Und da geschah etwas Merkwürdiges mit ihm: Locker und entspannt und in aufrechter Haltung trödelte er den Rest der Strecke herab bis ins Ziel. Er hätte vielleicht noch Zweiter werden können, aber das interessierte ihn nicht mehr. Gemächlich wie ein Wintersporturlauber kam er unten an. Und dachte bei sich: Wie schön ist das. Wie herrlich geradezu. Ihr könnt mich alle mal.
Und daß ihn ein ohrenbetäubender Jubel empfing, wunderte ihn nicht im geringsten.
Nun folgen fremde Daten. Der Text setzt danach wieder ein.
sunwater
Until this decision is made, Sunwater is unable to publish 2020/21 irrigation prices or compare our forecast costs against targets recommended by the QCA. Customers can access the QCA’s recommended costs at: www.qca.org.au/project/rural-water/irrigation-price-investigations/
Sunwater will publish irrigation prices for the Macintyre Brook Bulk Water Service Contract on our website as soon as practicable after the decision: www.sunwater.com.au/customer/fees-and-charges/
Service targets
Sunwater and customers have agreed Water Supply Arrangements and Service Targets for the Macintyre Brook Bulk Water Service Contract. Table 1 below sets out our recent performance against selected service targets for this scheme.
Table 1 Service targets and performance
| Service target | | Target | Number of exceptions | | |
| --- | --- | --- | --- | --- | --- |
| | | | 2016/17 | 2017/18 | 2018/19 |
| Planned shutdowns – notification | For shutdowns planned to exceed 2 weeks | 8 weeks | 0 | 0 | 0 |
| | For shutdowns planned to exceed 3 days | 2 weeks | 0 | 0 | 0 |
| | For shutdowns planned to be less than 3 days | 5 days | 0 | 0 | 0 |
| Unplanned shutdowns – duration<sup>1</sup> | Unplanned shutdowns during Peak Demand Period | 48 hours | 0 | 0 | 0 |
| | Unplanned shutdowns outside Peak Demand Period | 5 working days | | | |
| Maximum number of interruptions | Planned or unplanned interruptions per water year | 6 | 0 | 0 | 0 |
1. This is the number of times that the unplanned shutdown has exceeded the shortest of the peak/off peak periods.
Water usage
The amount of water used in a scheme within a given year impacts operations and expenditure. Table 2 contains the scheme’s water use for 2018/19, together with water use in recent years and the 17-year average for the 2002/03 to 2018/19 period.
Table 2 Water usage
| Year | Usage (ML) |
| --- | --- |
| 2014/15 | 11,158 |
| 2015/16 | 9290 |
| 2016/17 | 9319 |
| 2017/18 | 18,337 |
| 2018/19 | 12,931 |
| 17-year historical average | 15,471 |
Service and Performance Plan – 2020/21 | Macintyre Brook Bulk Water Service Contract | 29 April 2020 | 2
Heutzutage kann man sagen, was man will. Doch, doch, das kann man. Es darf nur nicht stimmen. Nein, die Wahrheit sein darf es nicht. Dann darf man vielleicht weiter die Lippen bewegen, aber die Stimme wird einem abgedreht. Und Musik wird eingeblendet. Volksmusik. Das ist nicht etwa die Musik des Volkes, das ist die Musik fürs Volk. Die tägliche Tracht Prügel. Und die kann ja heutzutage in praktisch jeder Tracht daherkommen, das weiß man vorher nie, DJ Ötzi oder Rammstein, Kurz Kurz oder Lang Lang, es bleibt spannend. In diesem Land weiß man vorne, was hinten rauskommt. Der Bundesinnenminister ruft auf zur Wachsamkeit gegen Terror, und dann wird eine Lehrerin gemobbt, die einen talibanverdächtigen Schüler meldet. Die blonde Dschungelcampdumpfbacke Sara Knapp-Ich würde wohl sagen: »Das hat er aber nicht gründlich überdenkt, auf so was achte ich genau, das hab ich meiner Mutter geschwört, hihi.«
Ja, ja, in manchen Fällen wäre das schon sehr segensreich, das mit dem Abdrehen der Stimme. Aber leider. Gerade in diesen Fällen passiert das nie.
Er muß weg. Er muß einfach weg. Denn er ist eine Lichtgestalt. Warum ist er eine Lichtgestalt? Weil wir ihn so hingestellt haben. Weil wir so viele Kerzen angezündet haben rings um ihn her. Nebelkerzen waren auch dabei und Musik von AC/DC.